I have doubt that does Polar Co-ordinates covers all the Paths towards Origin or only Straight line Paths?

EDIT: Now based on this i have gone through some existing threads. I came to know that Polar coordinates are used to take path towards origin on a straight line only as $$\theta$$ is a constant thereof.

If we take any curvy path $$\theta=\theta(r)$$ and hence we cannot estimate the limit.

I tried Parabola path $$y=x^2$$ in Polar coordinates which is:

$$r=\sec(\theta)\tan(\theta)$$

Expressing $$r$$ in terms of $$\theta$$ we get:

$$\tan(\theta)=\frac{-1+\sqrt{1+4r^2}}{2}$$

Now as $$r \to 0$$ $$\theta \to 0$$ is this possible?

• If you can use squeeze theorem, polar coordinates will cover everything, but I don't see an immediate manipulation to make that happen. – Ninad Munshi Jan 3 '20 at 17:57

If both numerator and denominator are homogeneous, polar coordinates can finish the problem.
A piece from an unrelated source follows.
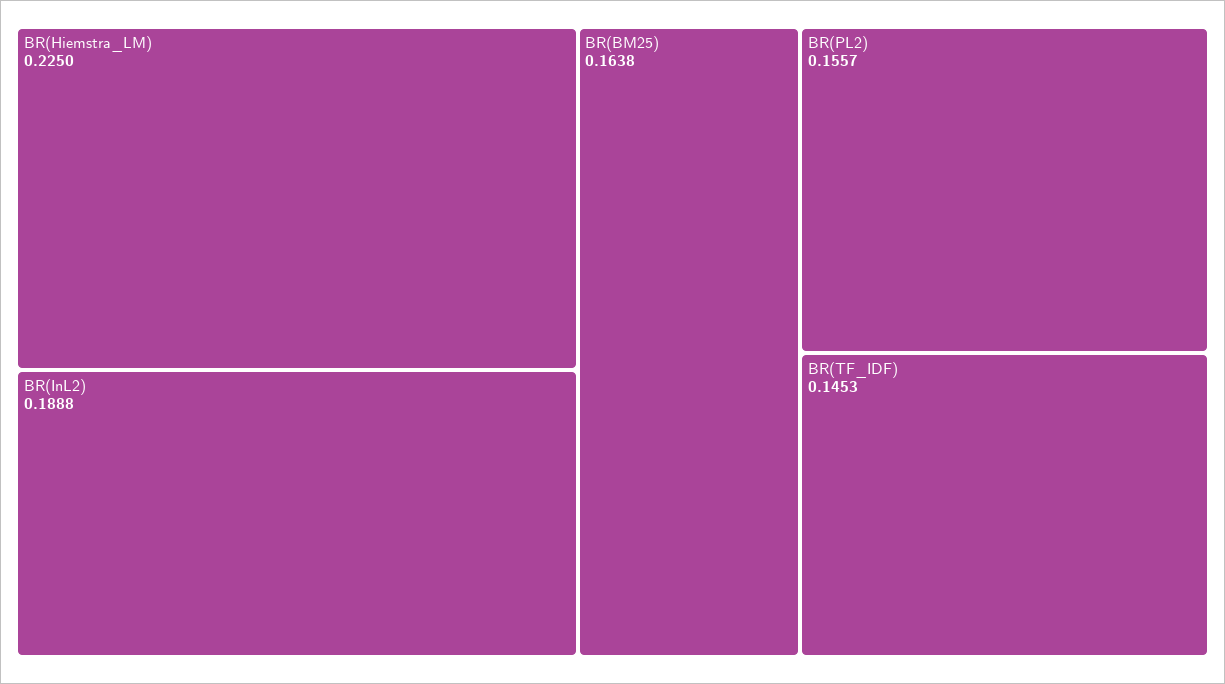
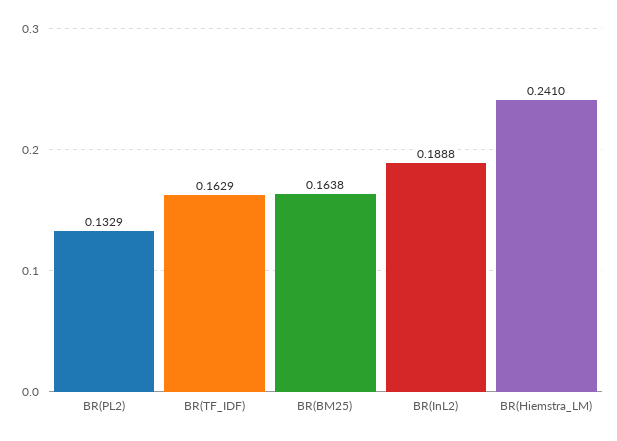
BR(Hiemstra_LM): 0.225 -> 0.241
BR(PL2): 0.1557 -> 0.1329
BR(TF_IDF): 0.1453 -> 0.1629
Here, the denominator is $$x^2 + 2 y,$$ and this is exactly equal to zero along the parabola $$y = -\frac{x^2}{2}$$ which passes through the origin.
OR: along the path $$y = - \frac{x^2}{2} + x^3,$$ your function (the fraction) has limit $$\frac{1}{2}\; . \; \;$$ along the path $$y = - \frac{x^2}{2} - x^3,$$ your function (the fraction) has limit $$\frac{-1}{2}$$
For an explicit example of a limit that approaches a nonzero, noninfinite value, take $$y = -\frac{1}{2}x^2 + x^3$$
$$\lim_{x\to 0} \frac{x^3-x^6(\frac{1}{2} - x)^3}{x^2 - 2(\frac{1}{2}x^2 - x^3)} = \lim_{x\to 0} \frac{x^3 + O(x^6)}{2x^3} = \frac{1}{2}$$